-- Task to carry out --
Can you pull out each line of the data below that includes the word "Table"?

-- Records for this task --
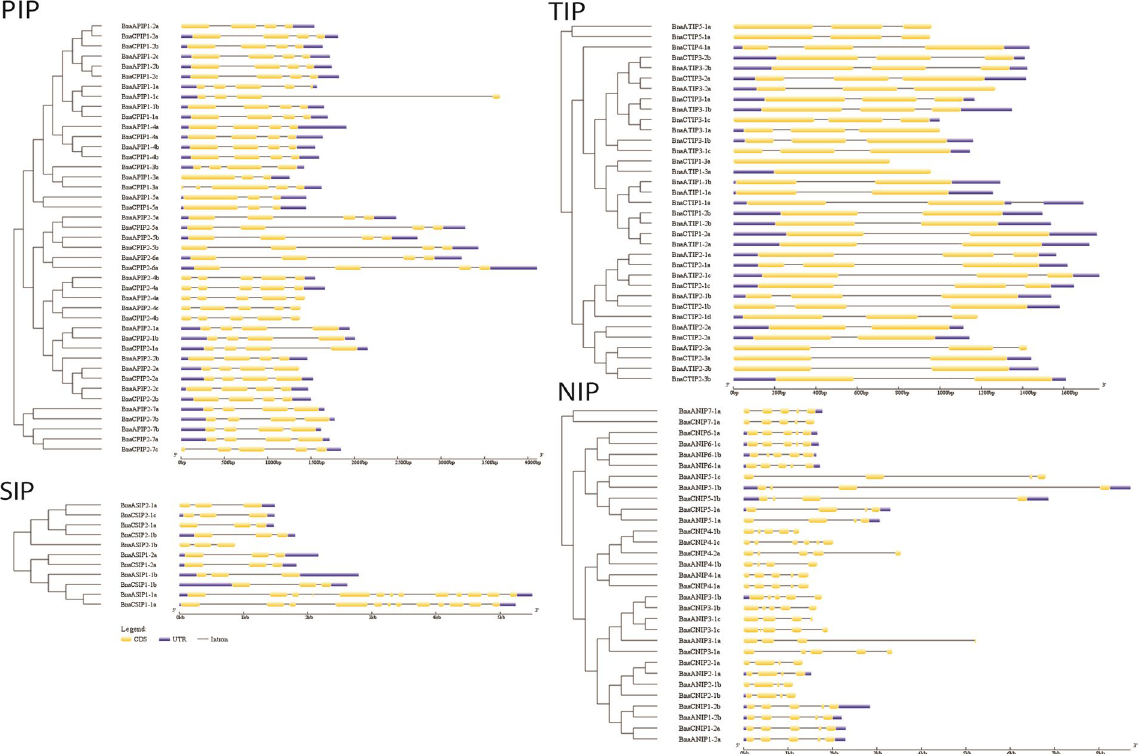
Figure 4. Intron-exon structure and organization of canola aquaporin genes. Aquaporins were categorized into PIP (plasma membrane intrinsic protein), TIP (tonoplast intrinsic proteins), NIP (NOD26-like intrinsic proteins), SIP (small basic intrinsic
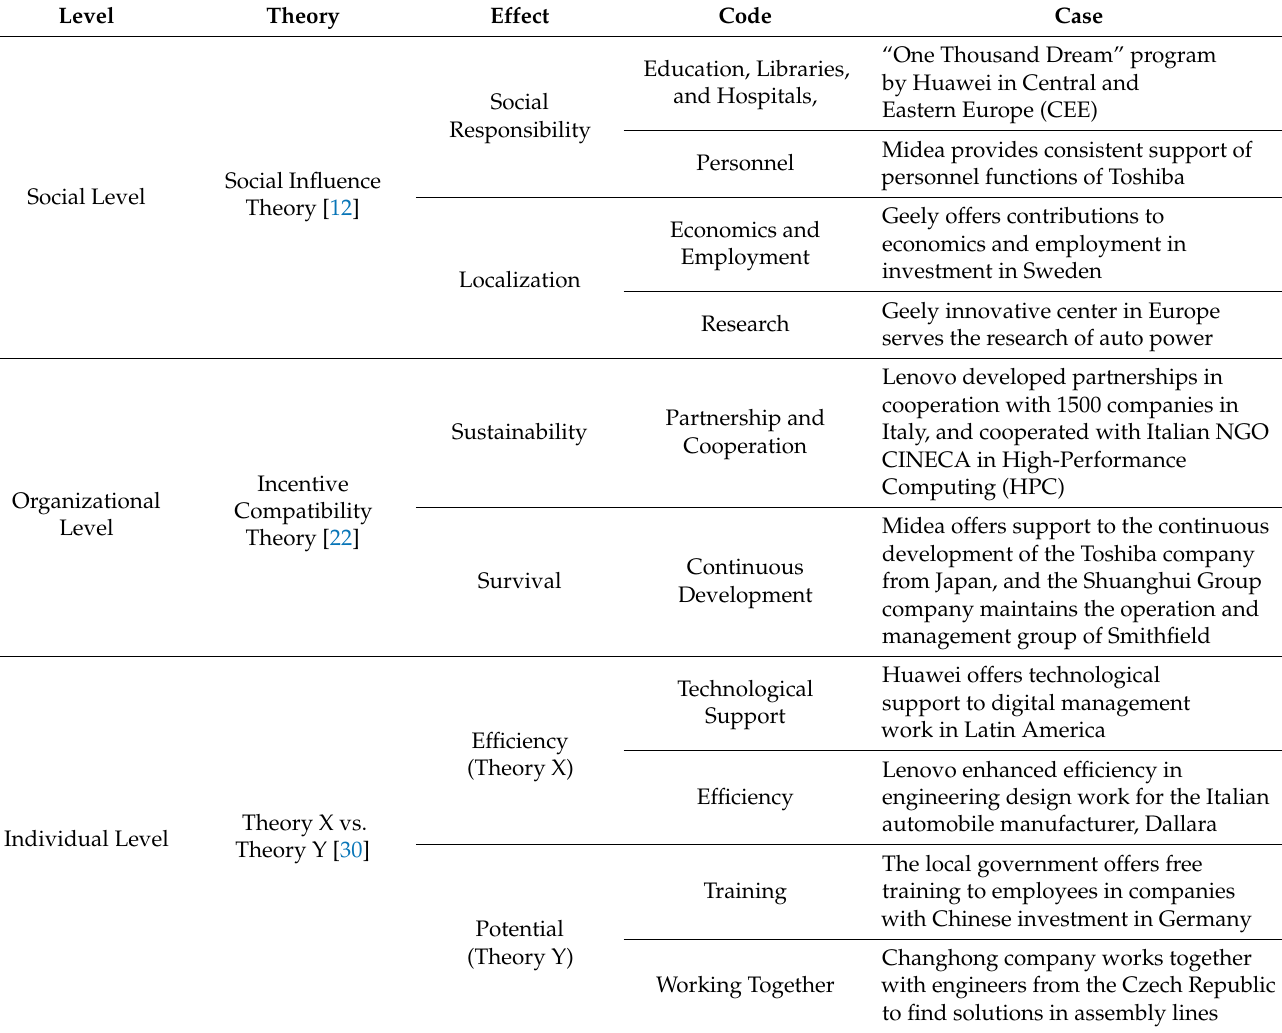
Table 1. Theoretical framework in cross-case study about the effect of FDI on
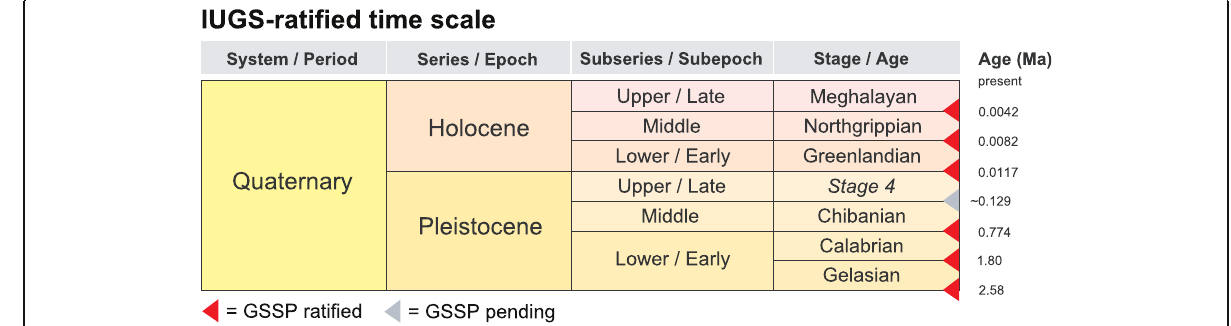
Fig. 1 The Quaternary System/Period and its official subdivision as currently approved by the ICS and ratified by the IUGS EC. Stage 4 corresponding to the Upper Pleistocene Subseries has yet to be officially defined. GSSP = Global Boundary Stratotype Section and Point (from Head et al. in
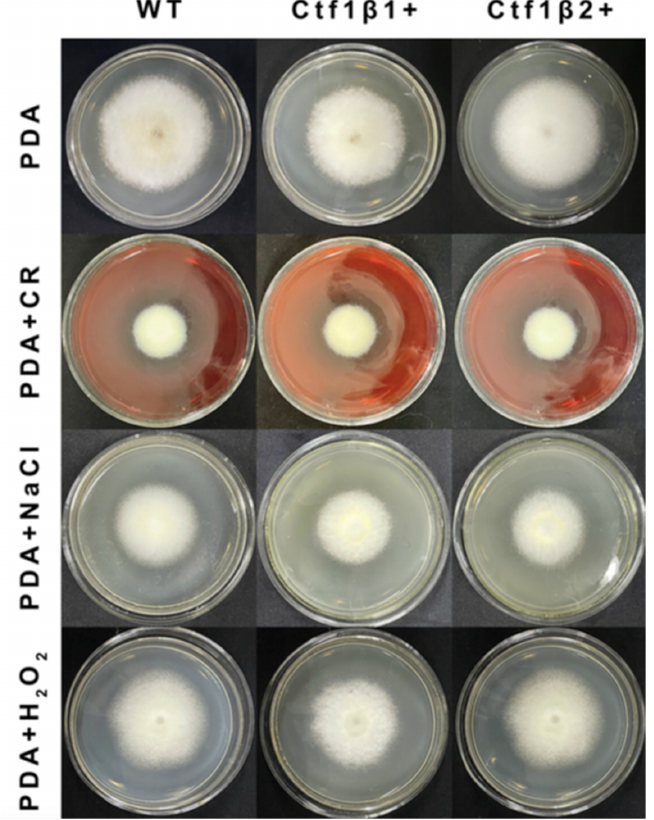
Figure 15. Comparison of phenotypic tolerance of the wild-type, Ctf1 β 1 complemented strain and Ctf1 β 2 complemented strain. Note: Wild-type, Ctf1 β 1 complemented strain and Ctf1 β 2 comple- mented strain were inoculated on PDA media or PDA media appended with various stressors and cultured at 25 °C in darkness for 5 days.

--

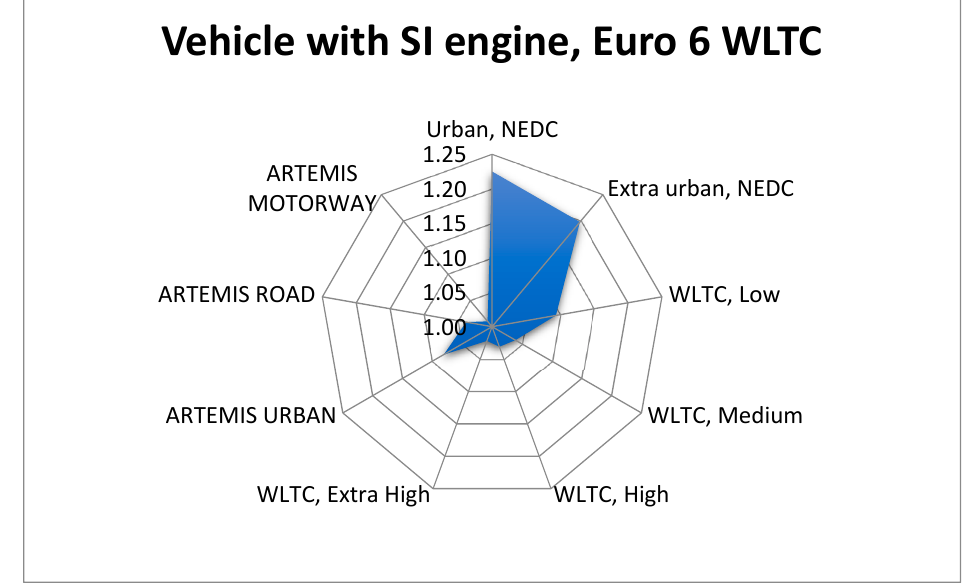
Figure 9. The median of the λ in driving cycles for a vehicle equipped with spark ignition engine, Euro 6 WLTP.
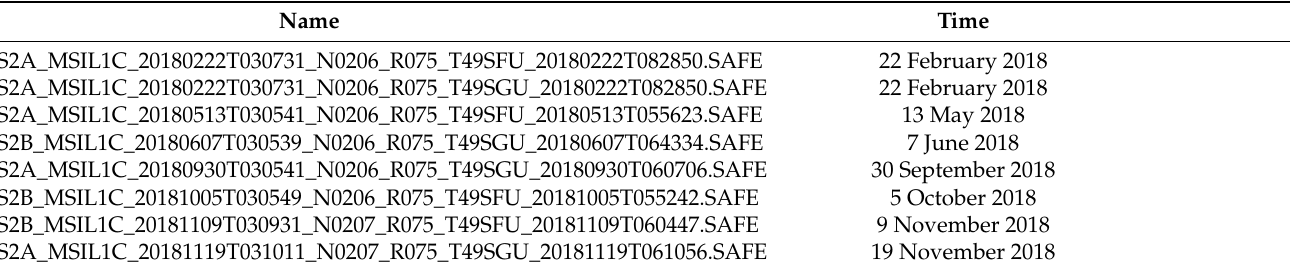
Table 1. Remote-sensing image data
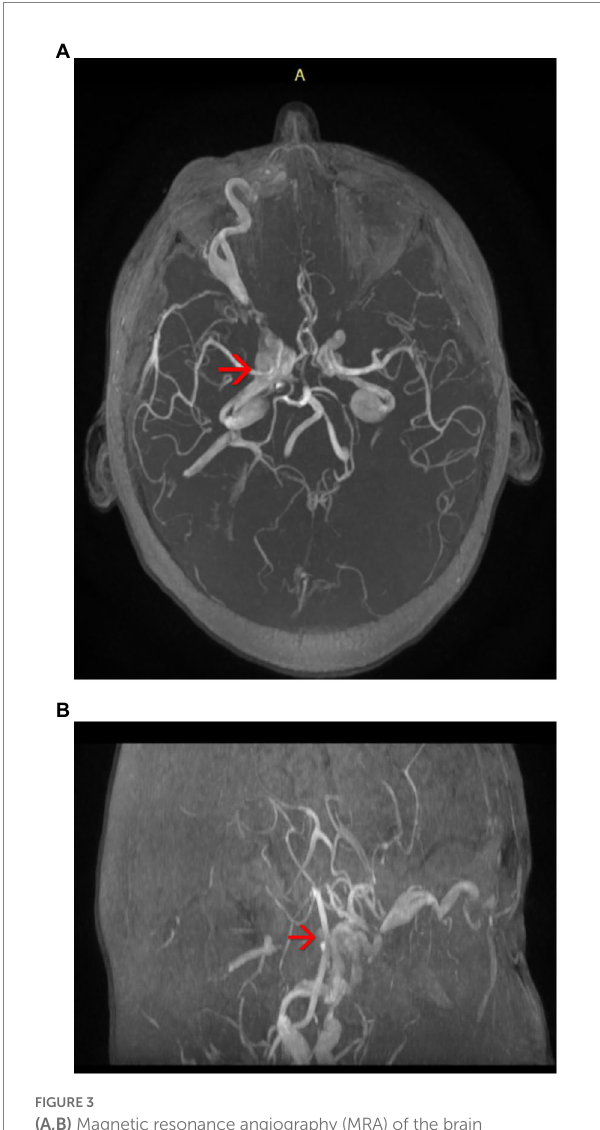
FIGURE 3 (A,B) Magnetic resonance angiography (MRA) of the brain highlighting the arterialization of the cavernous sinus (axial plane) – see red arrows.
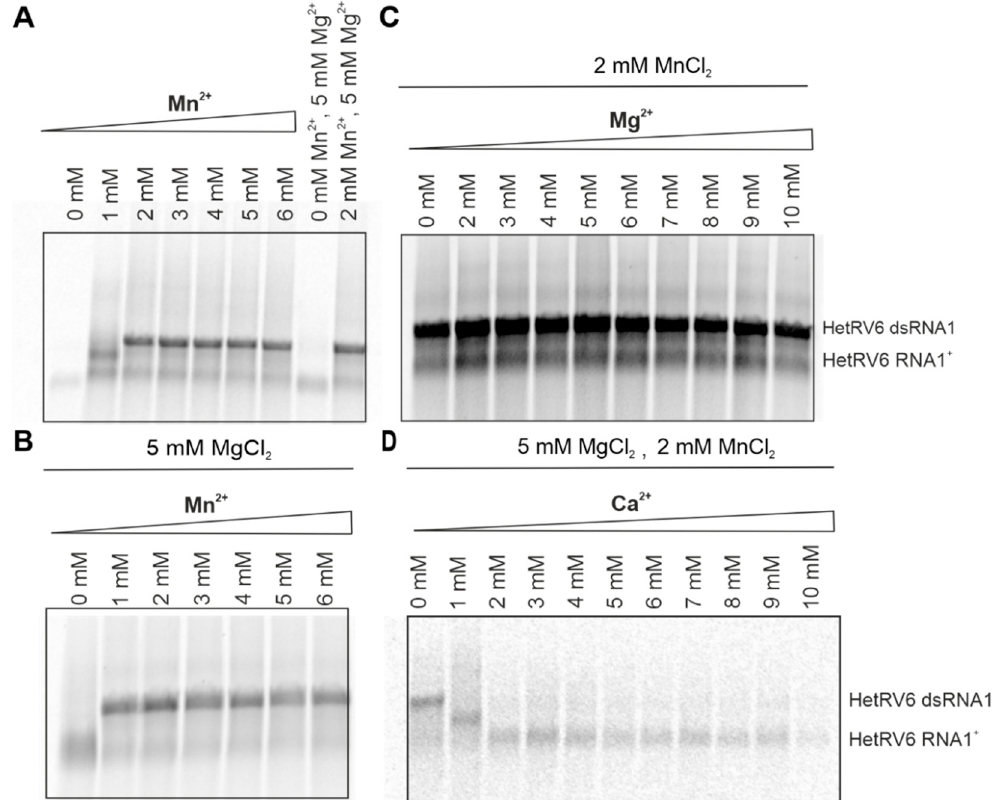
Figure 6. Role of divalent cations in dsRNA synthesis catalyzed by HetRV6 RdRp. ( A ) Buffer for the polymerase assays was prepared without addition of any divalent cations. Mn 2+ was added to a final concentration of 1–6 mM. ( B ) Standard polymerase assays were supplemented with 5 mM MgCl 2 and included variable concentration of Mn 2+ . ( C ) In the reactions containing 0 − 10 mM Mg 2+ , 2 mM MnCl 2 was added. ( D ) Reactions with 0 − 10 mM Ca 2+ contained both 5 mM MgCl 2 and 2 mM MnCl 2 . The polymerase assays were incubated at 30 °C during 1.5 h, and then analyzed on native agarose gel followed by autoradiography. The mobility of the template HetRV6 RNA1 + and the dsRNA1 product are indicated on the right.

-- Task answer --
Table 1. Theoretical framework in cross-case study about the effect of FDI on
Table 1. Remote-sensing image data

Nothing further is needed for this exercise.